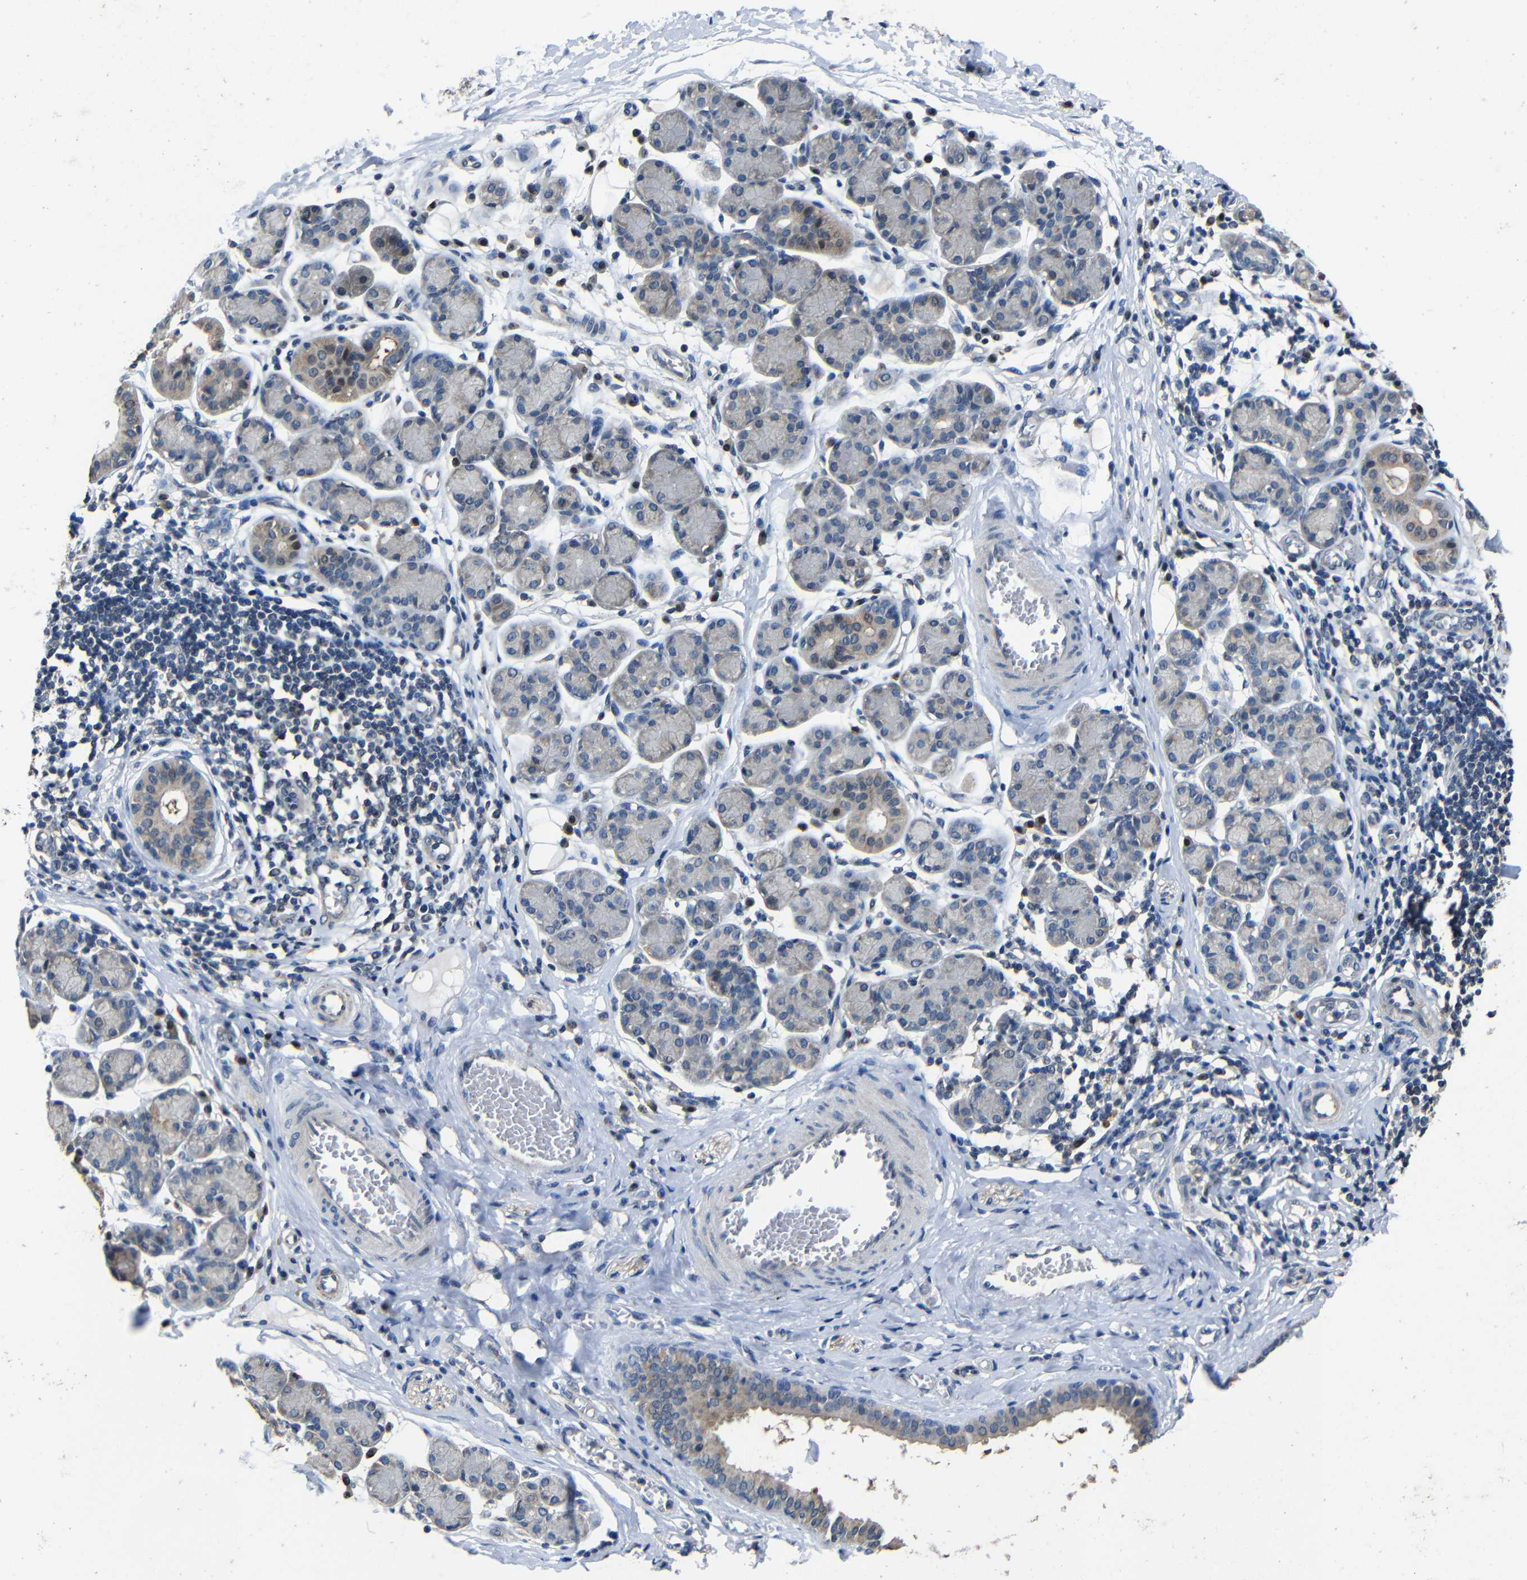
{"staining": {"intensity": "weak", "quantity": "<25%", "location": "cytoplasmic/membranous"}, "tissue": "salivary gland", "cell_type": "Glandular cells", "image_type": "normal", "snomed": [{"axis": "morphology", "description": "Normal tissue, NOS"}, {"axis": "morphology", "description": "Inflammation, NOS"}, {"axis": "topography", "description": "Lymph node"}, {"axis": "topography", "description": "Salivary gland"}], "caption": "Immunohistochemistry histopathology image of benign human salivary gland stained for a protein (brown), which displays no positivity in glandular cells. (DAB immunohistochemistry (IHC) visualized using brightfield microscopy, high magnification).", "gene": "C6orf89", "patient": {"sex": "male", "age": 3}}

================

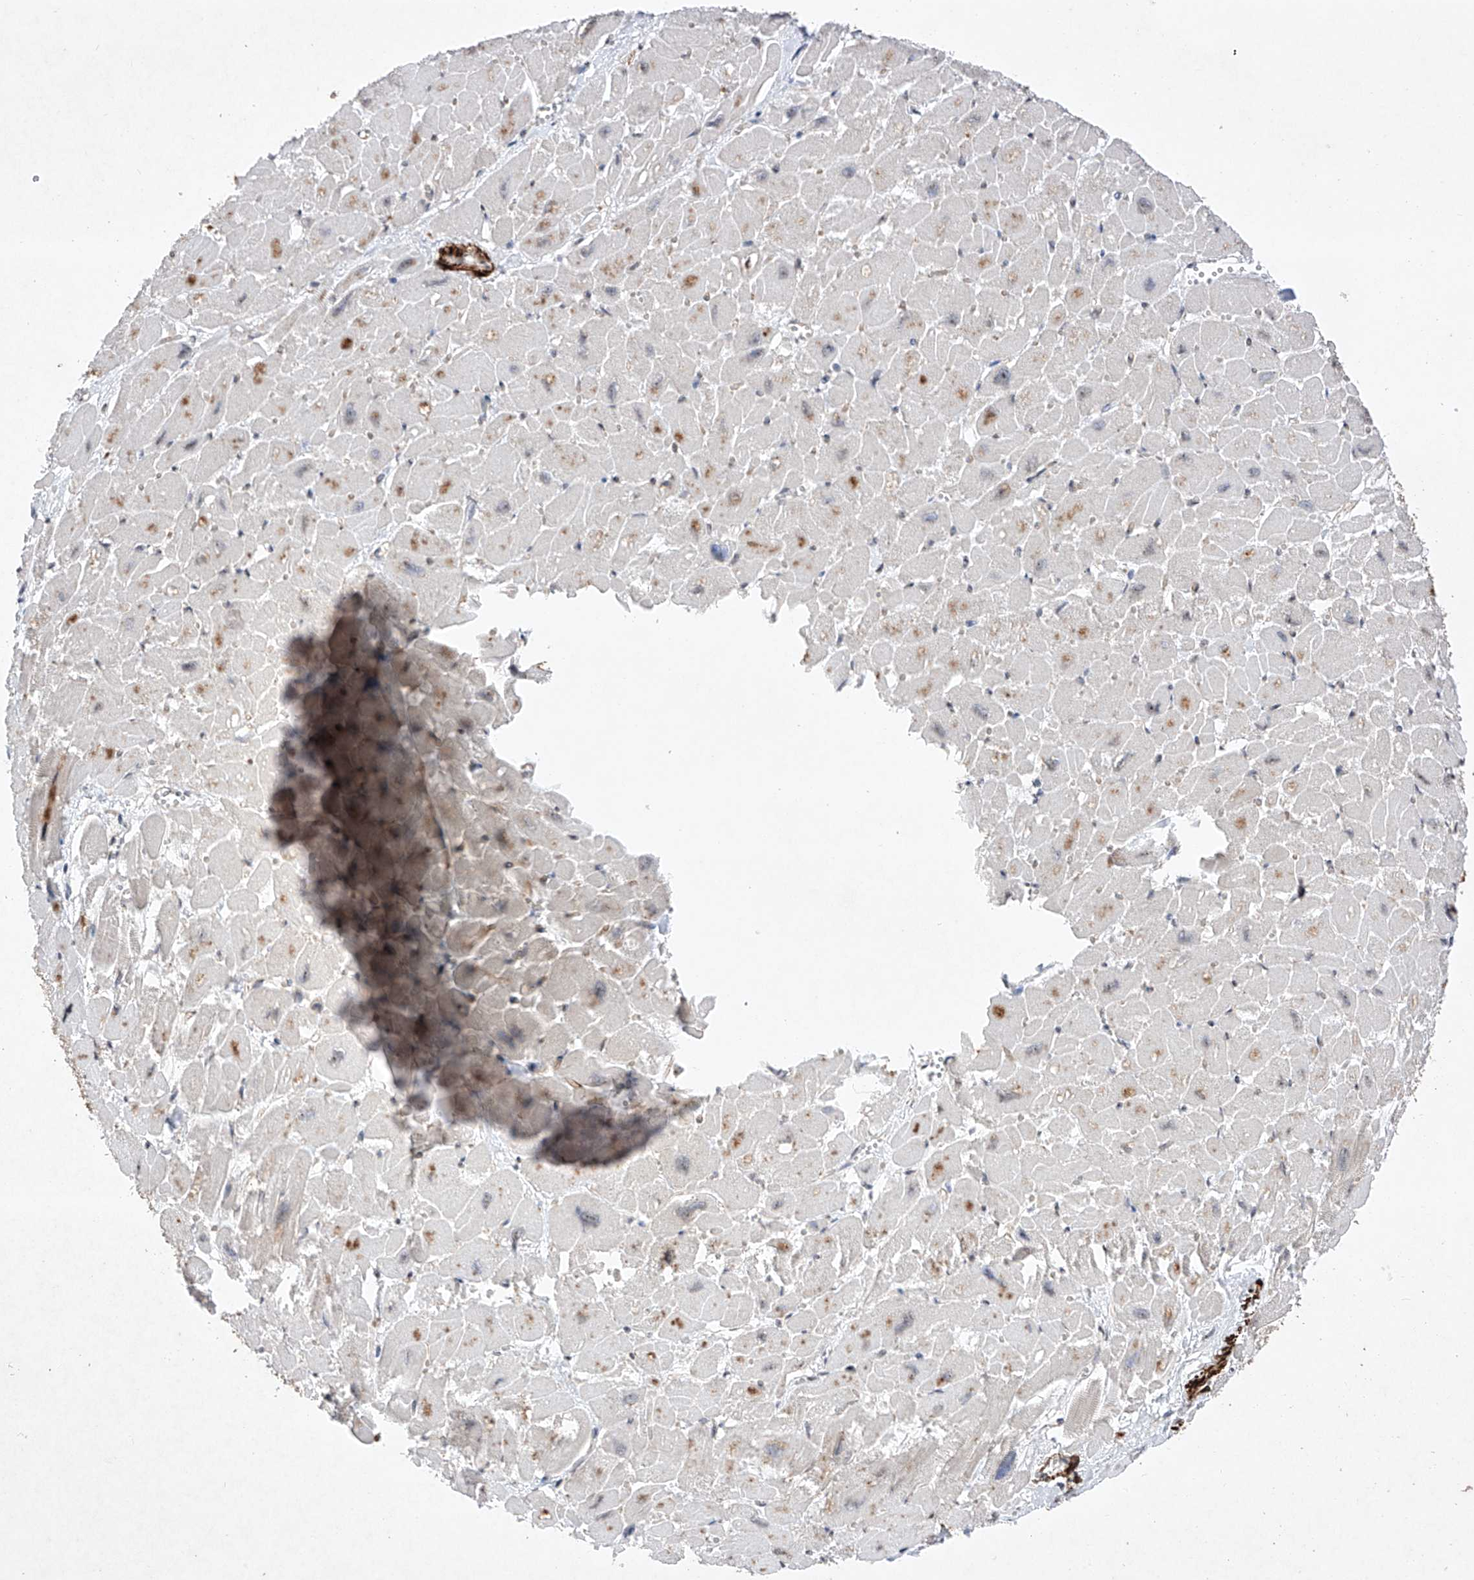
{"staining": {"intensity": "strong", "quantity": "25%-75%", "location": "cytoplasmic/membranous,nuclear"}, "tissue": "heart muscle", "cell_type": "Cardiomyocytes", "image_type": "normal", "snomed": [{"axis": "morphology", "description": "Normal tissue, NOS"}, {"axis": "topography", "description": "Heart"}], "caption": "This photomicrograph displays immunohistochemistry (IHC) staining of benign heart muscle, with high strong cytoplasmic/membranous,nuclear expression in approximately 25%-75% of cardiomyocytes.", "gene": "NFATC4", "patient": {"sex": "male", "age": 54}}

================

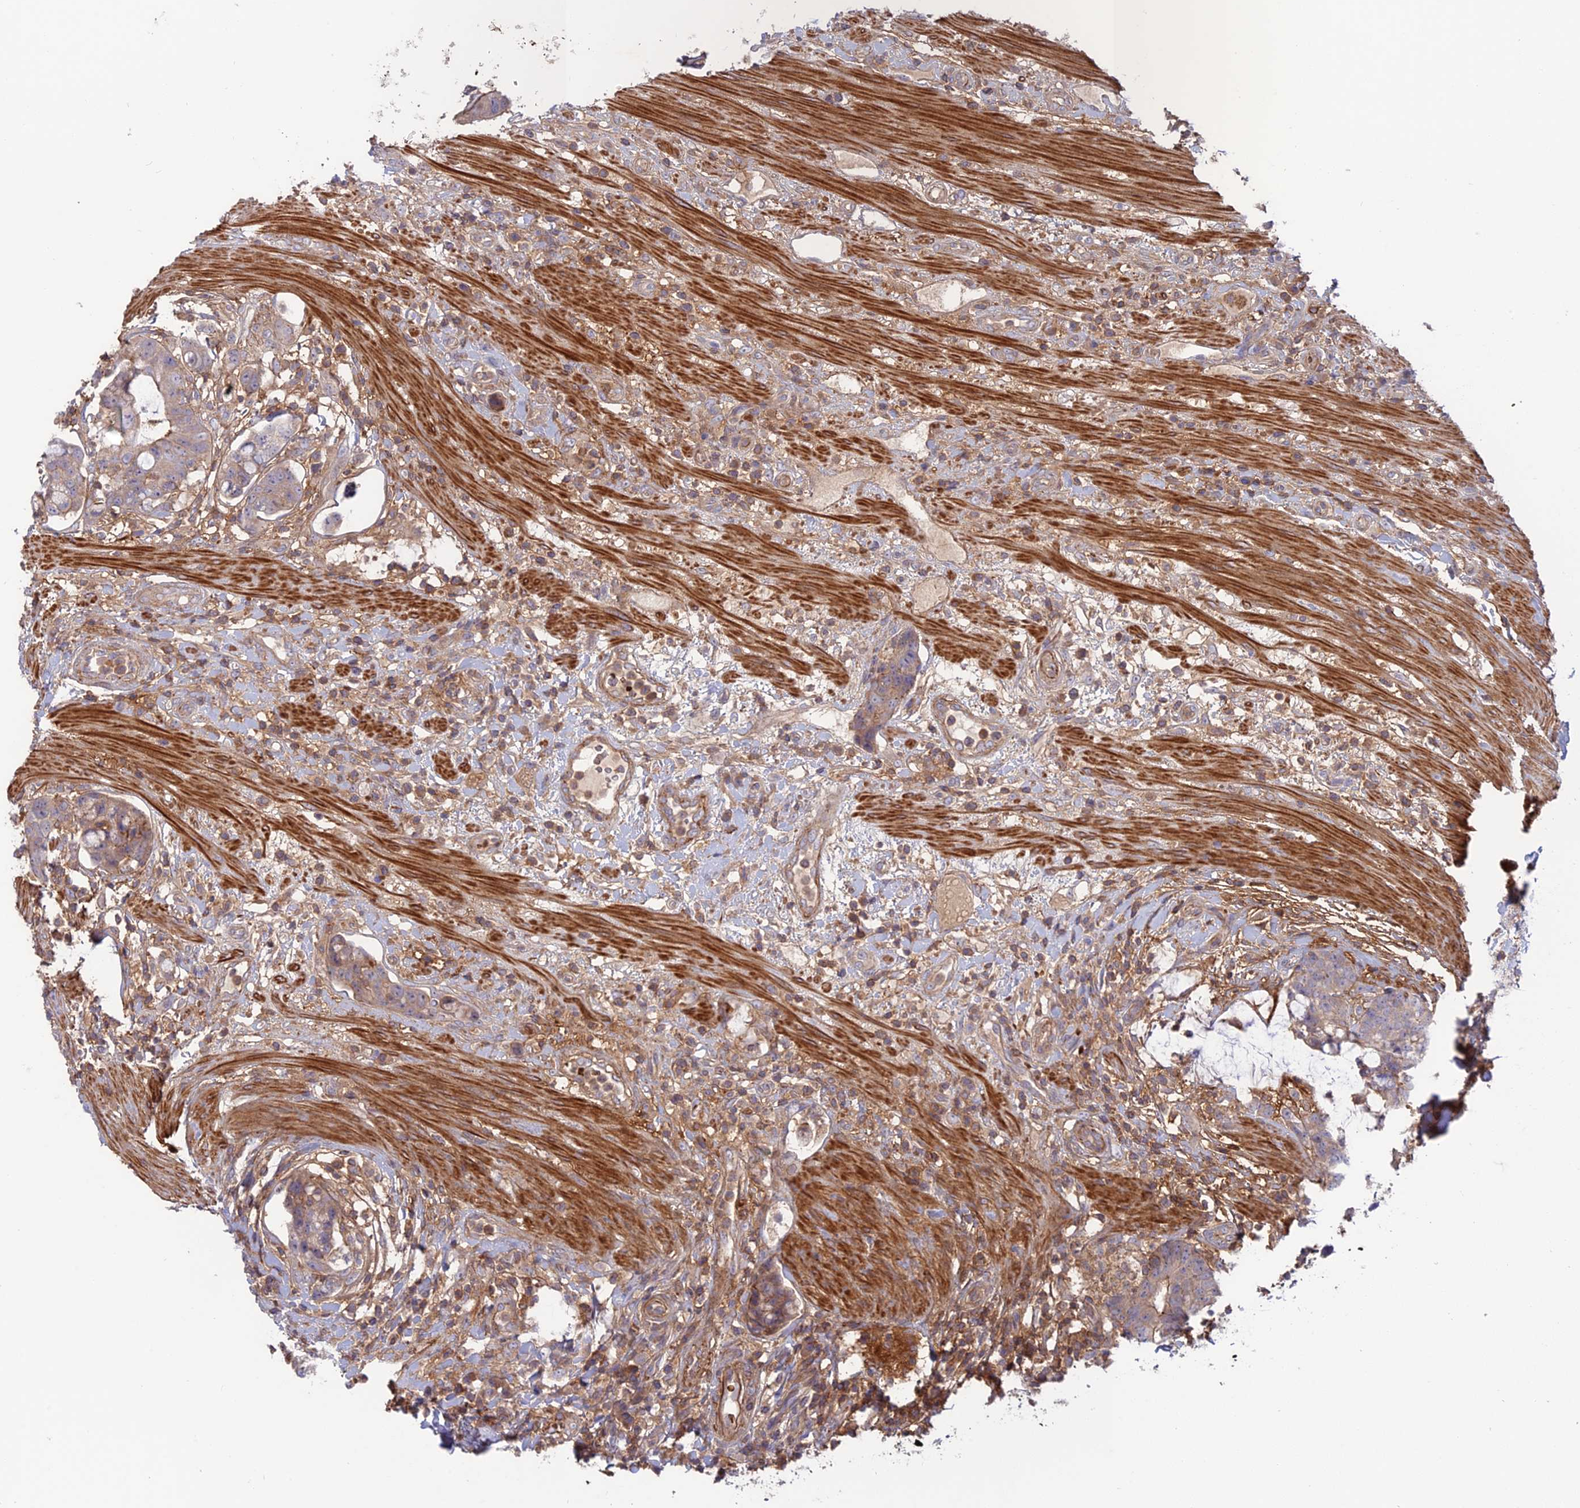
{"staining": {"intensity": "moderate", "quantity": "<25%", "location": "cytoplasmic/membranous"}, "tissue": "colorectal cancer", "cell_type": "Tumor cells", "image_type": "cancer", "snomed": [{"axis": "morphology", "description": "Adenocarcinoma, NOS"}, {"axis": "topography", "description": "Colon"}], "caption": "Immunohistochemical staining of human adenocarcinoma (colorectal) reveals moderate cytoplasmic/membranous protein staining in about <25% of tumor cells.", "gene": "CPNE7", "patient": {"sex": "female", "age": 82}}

================

EXERCISE
Give the number of lines in the listing that hold the string "normal", and supply nothing further.

EXERCISE ANSWER
2